MATERIAL PROVIDED
──────────
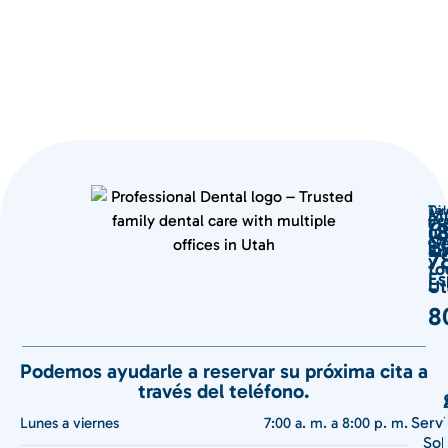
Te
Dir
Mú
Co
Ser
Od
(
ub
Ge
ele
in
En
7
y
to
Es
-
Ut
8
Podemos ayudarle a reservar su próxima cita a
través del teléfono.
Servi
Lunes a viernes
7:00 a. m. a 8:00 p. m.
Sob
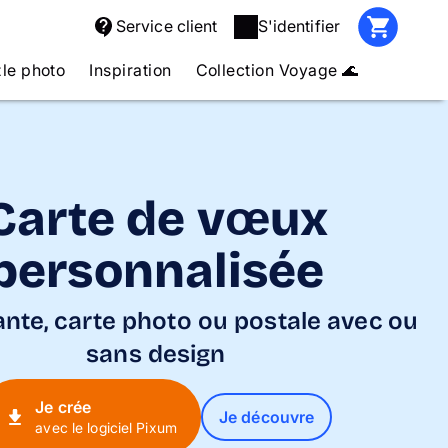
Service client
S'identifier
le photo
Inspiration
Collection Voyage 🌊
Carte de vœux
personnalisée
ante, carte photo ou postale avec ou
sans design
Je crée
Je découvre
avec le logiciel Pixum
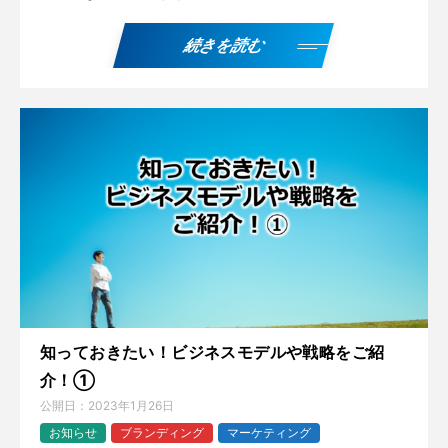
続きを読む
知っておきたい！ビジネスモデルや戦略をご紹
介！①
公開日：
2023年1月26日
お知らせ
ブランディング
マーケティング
──────────
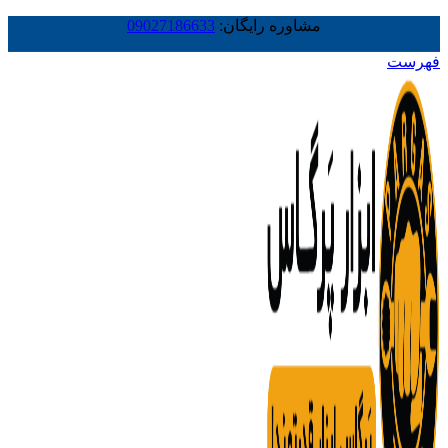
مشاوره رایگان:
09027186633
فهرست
──────────
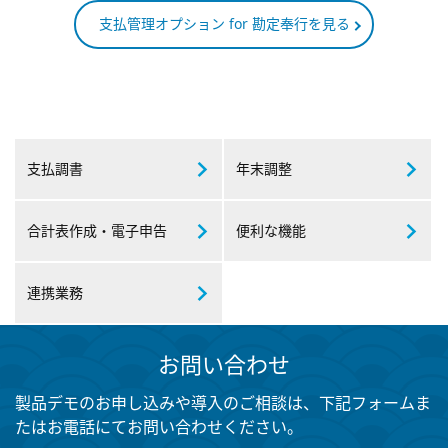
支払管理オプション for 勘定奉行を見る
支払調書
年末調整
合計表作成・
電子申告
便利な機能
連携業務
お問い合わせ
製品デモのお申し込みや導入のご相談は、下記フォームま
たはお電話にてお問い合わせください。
──────────
TASK
Copy every line of the listing above that contains the string "photo". Letter case must match.

RESPONSE
le photo
ante, carte photo ou postale avec ou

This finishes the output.